Natürlich nicht (Allgemeines Forum)

oppermad @, Wuppertal/Wunstorf, Montag, 17. Juli 2017, 08:06 (vor 127 Tagen) @ brandenburger

da es die Abweichung nicht gab (seine Frau kam auch noch), haben wir nichts gemacht.


Seine Frau kam noch, aber ihr Mann hatte schon für sie gestimmt? Oder hatte ich das falsch verstanden?

Nein, nur mit vertauschten Wahlbenachrichtigungen gewählt und zwar jeder für sich!

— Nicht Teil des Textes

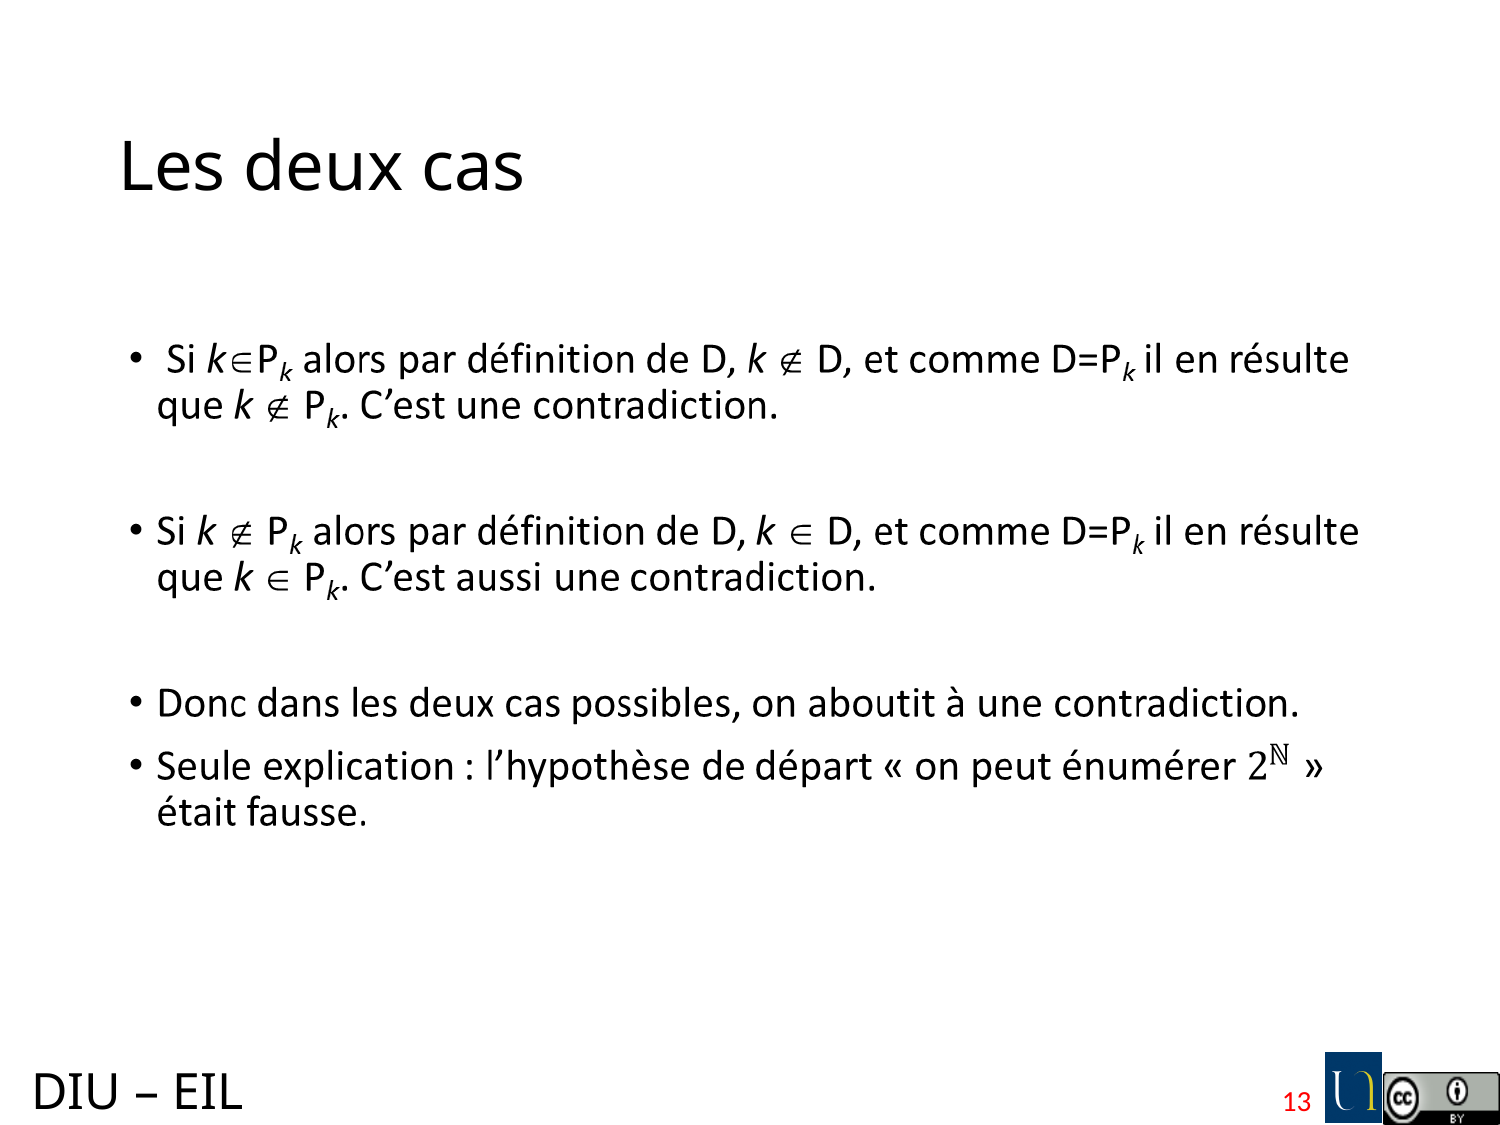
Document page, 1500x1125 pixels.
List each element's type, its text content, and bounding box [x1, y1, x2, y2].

slide_number <numéro> [1240, 1070, 1327, 1125]
picture [1383, 1072, 1500, 1125]
title Les deux cas [103, 59, 1397, 278]
list [103, 316, 1397, 1031]
picture [1325, 1052, 1382, 1123]
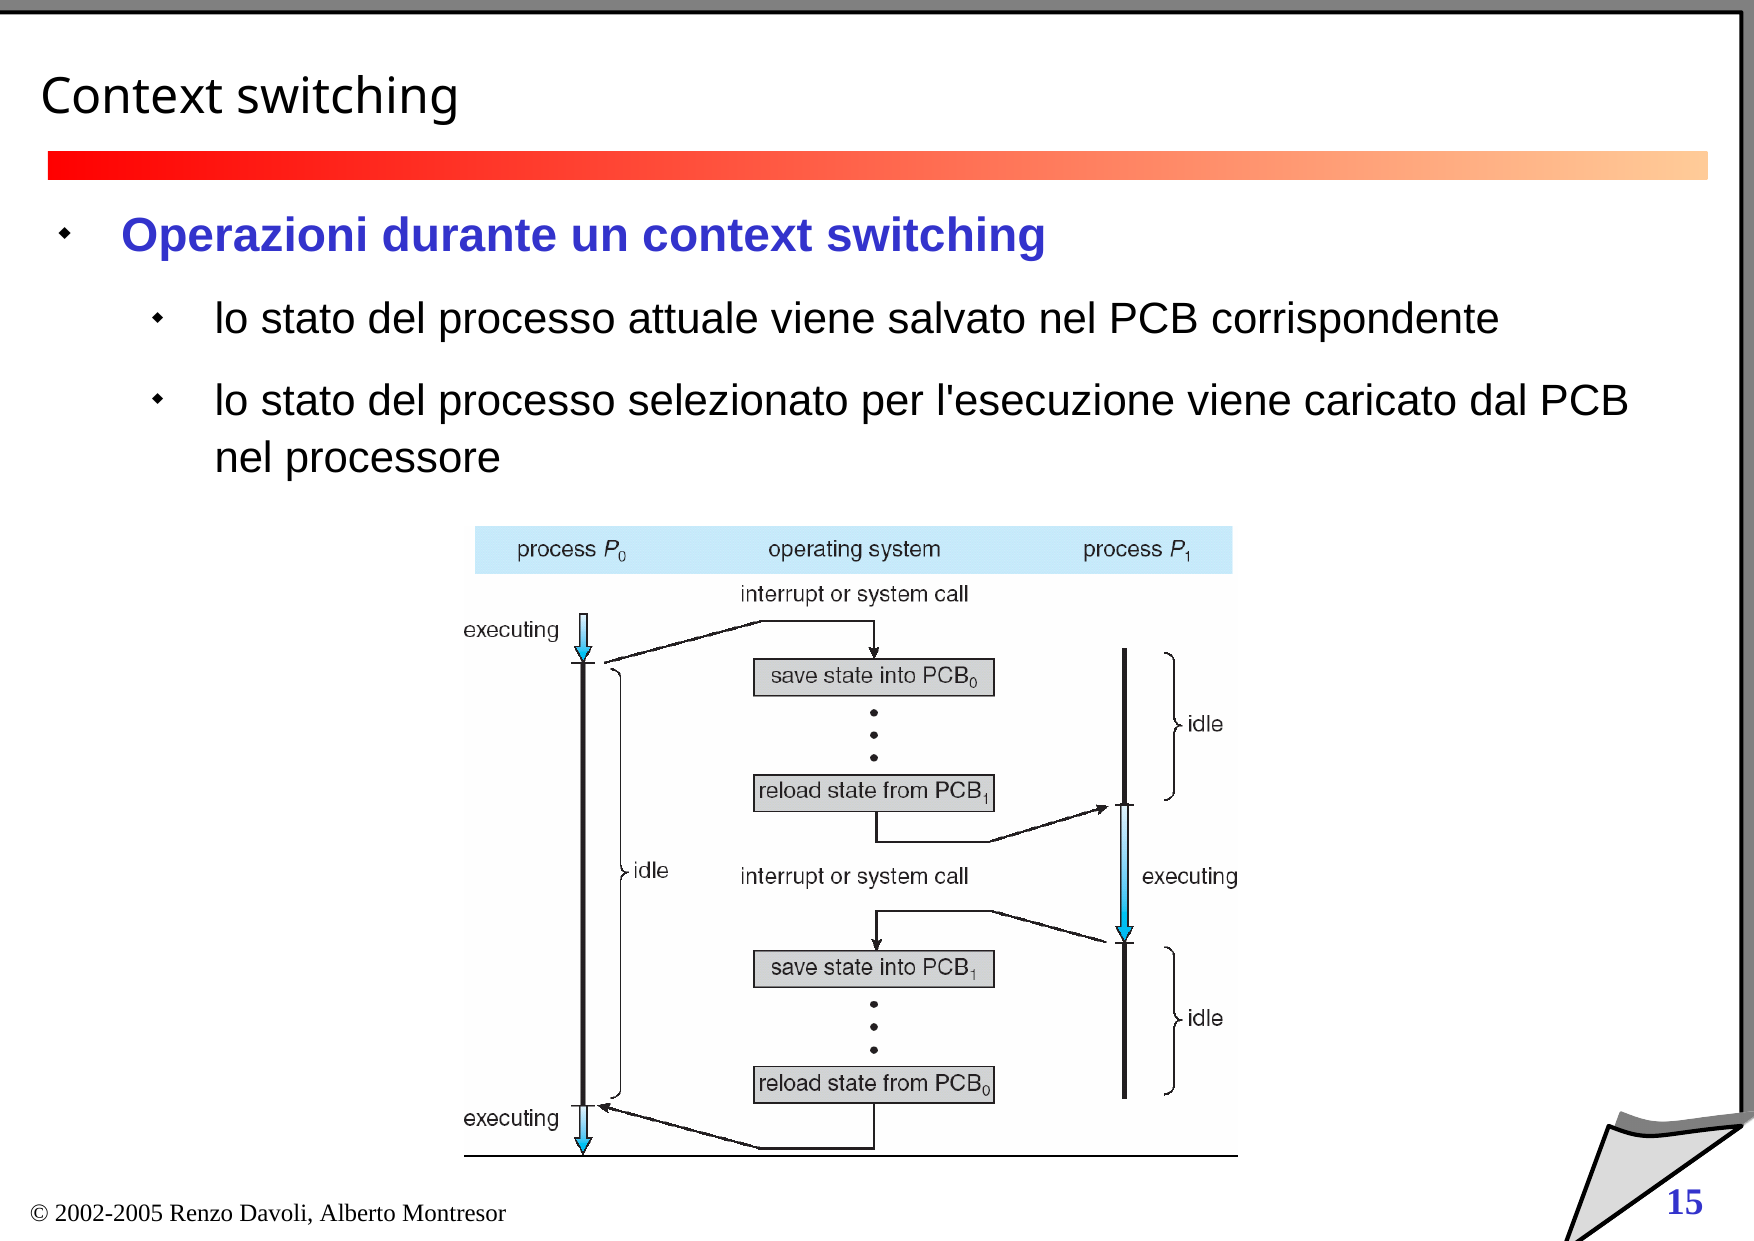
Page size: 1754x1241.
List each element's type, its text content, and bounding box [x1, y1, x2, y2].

list Operazioni durante un context switching lo stato del processo attuale viene salvato nel PCB corrispondente lo stato del processo selezionato per l'esecuzione viene caricato dal PCB nel processore [58, 206, 1696, 815]
title Context switching [40, 49, 1714, 144]
picture [383, 497, 1405, 1182]
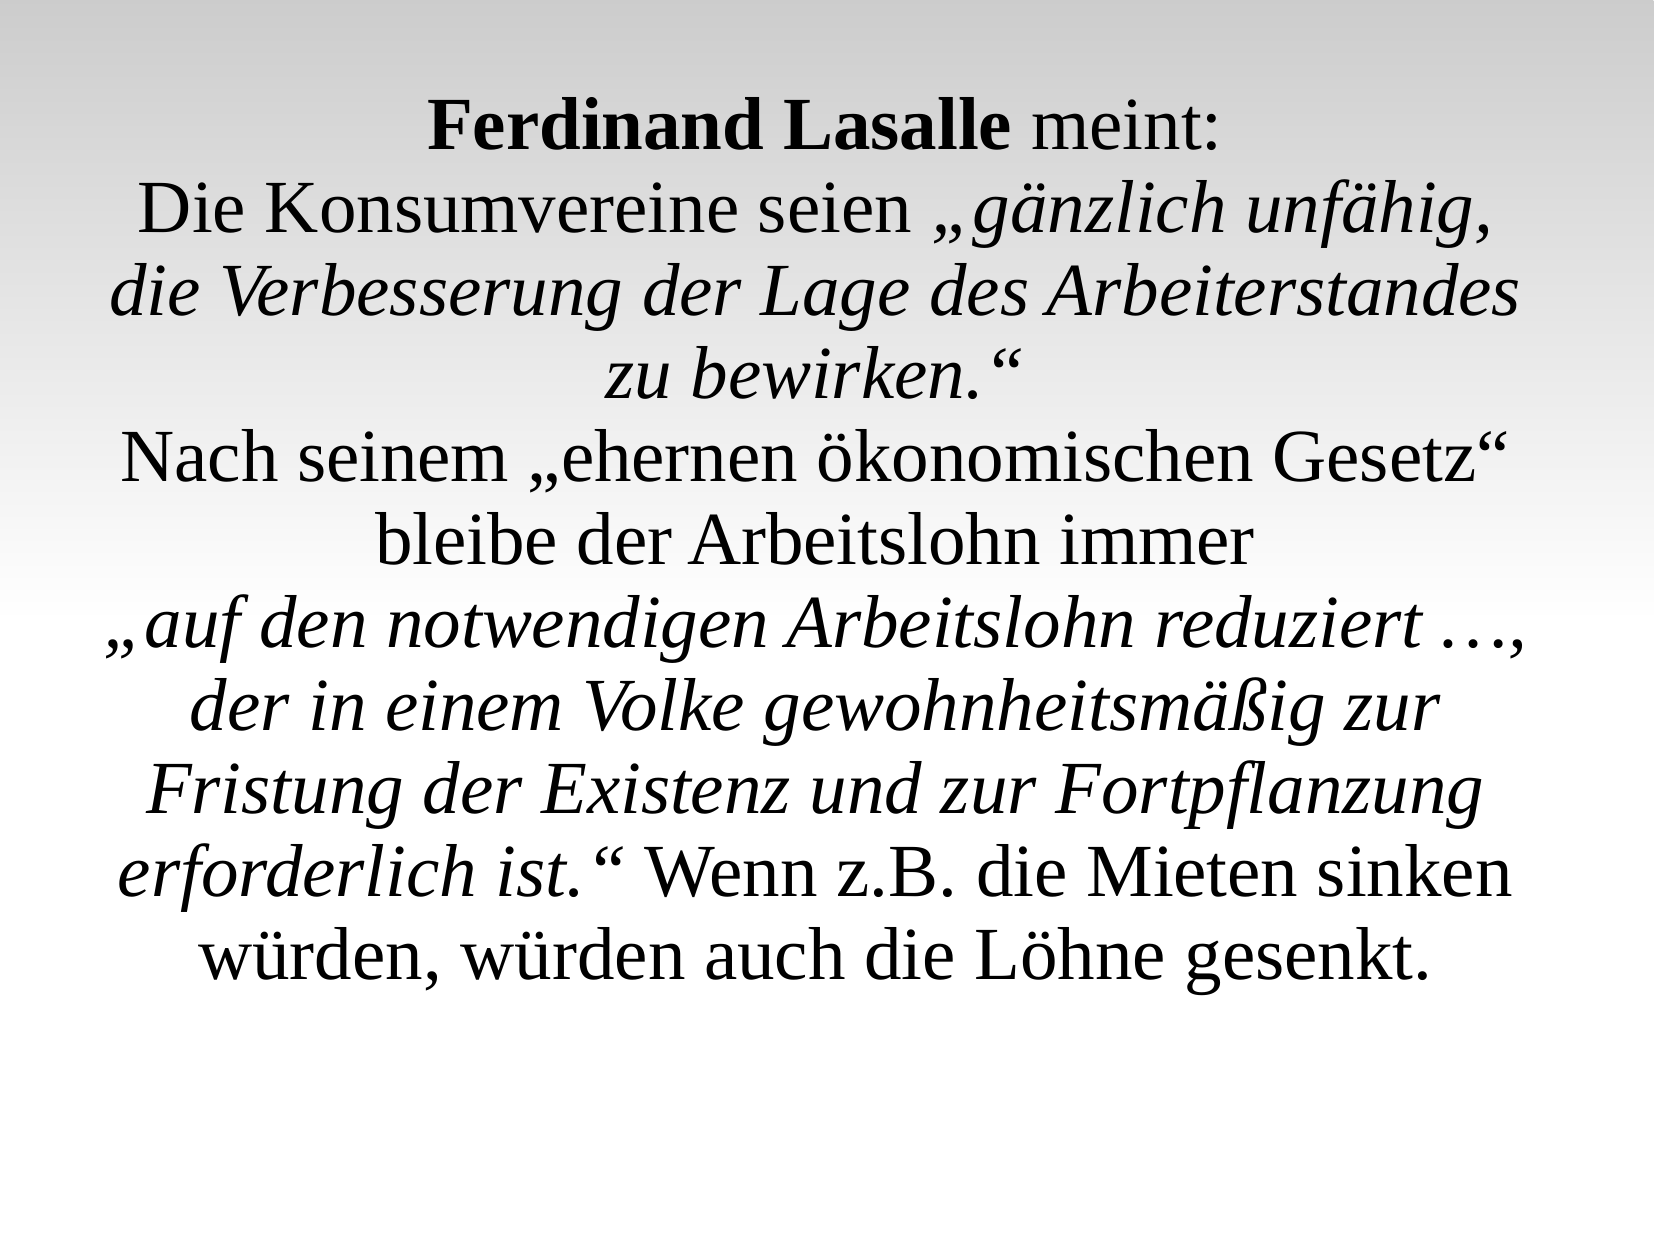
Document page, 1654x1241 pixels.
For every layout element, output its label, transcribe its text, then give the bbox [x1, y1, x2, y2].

text_box Ferdinand Lasalle meint: Die Konsumvereine seien „gänzlich unfähig, die Verbesserung der Lage des Arbeiterstandes zu bewirken.“ Nach seinem „ehernen ökonomischen Gesetz“ bleibe der Arbeitslohn immer „auf den notwendigen Arbeitslohn reduziert …, der in einem Volke gewohnheitsmäßig zur Fristung der Existenz und zur Fortpflanzung erforderlich ist.“ Wenn z.B. die Mieten sinken würden, würden auch die Löhne gesenkt. [88, 75, 1566, 1003]
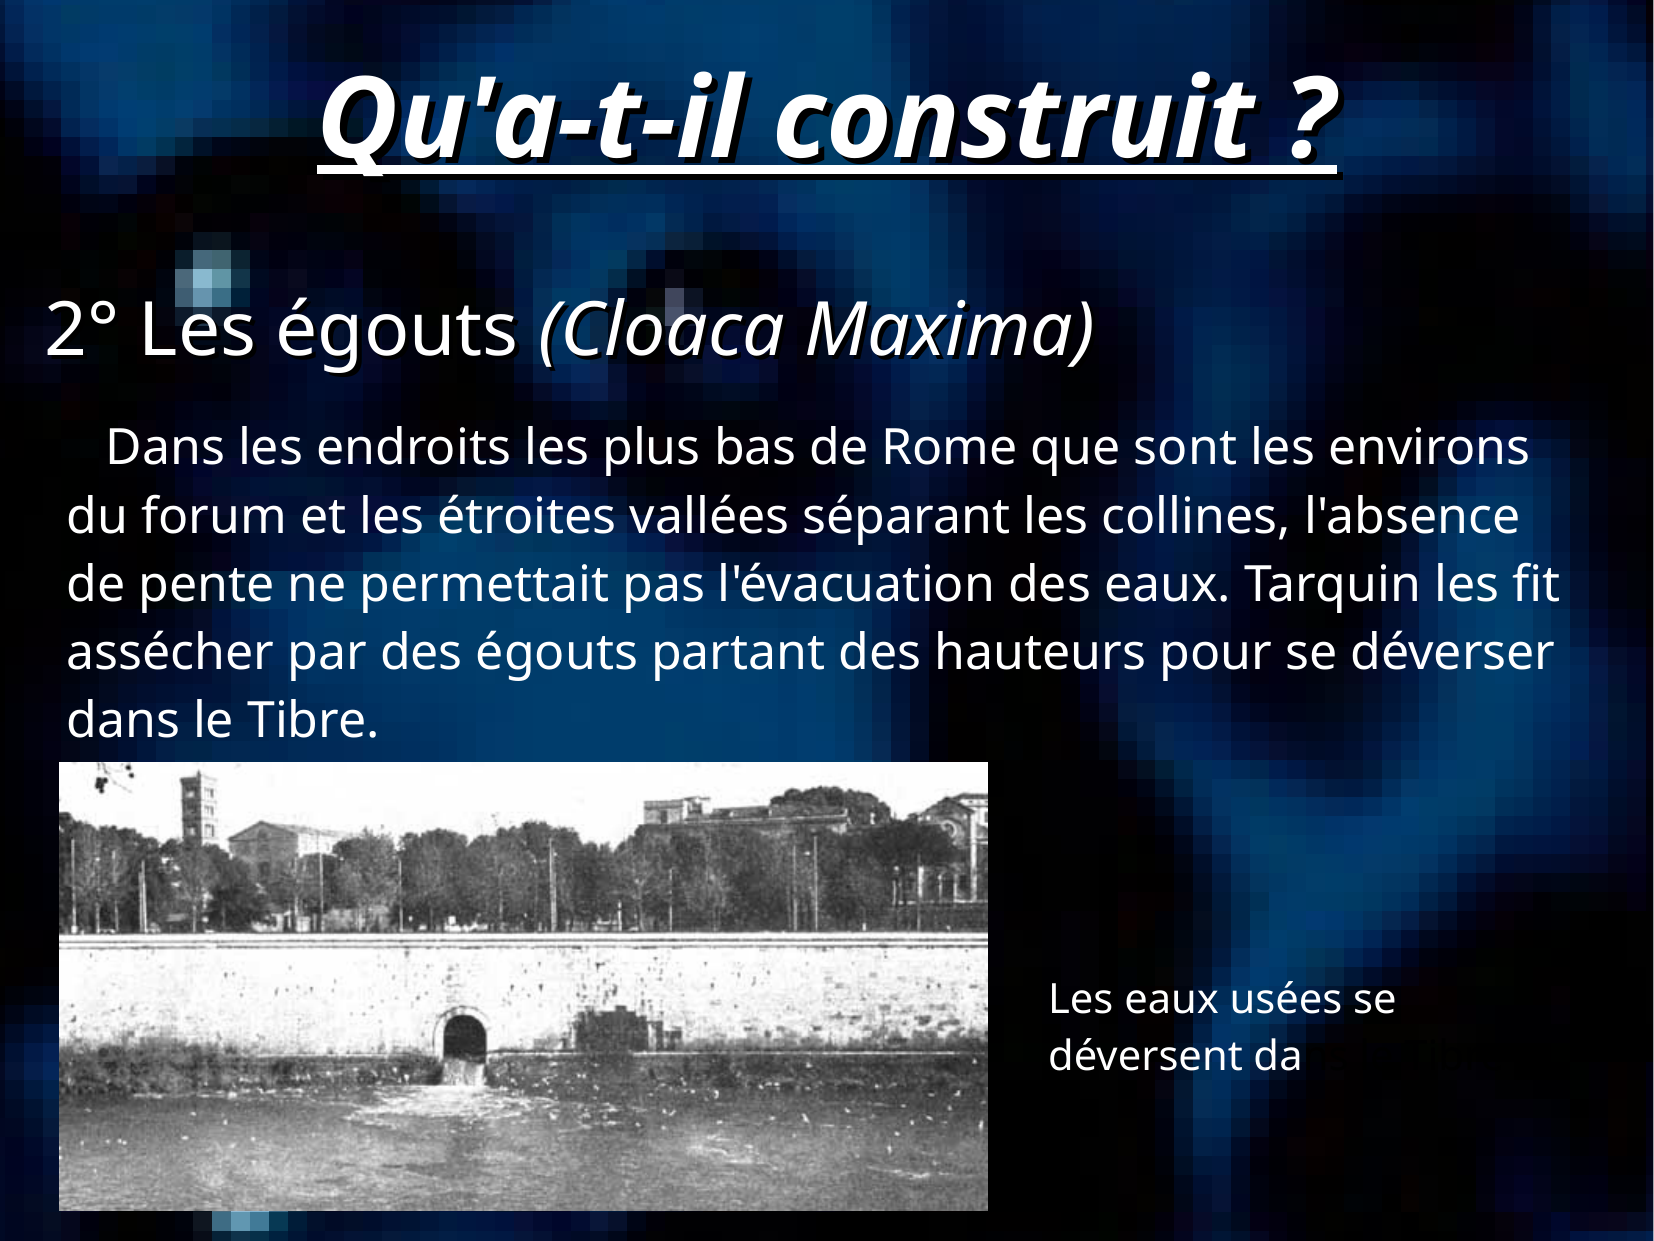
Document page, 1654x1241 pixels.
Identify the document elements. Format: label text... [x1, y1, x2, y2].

Sonst gäbe es Ärger von den Wahlhelfern (falls kein besonderer Grund vorliegt, der eine gemeinsame Wahl rechtfertigen würde). Wenn bei einem Ehepaar sich ein Partner rüberbeugte und mit Kasernenton sagte: "Da sollst Du dein Kreuz machen!" und es an Einsicht fehlte, durften beide ihren Stimmzettel vernichten. Den Einwurf in die Urne haben wir verhindert. Dann haben beide getrennt voneinander abgestimmt (ging also doch). Als die dann Ärger machten und sich beschweren wollten, haben wir mit der Polizei zwecks Entfernung aus dem Wahllokal gedroht. Das war jetzt ein extremes Beispiel, soll aber nur zeigen, dass die Grenzen des Erlaubten relativ eng sind und ein Fehlverhalten auch sanktioniert wird; besonders wenn sich dadurch das Wahlergebnis ändern könnte.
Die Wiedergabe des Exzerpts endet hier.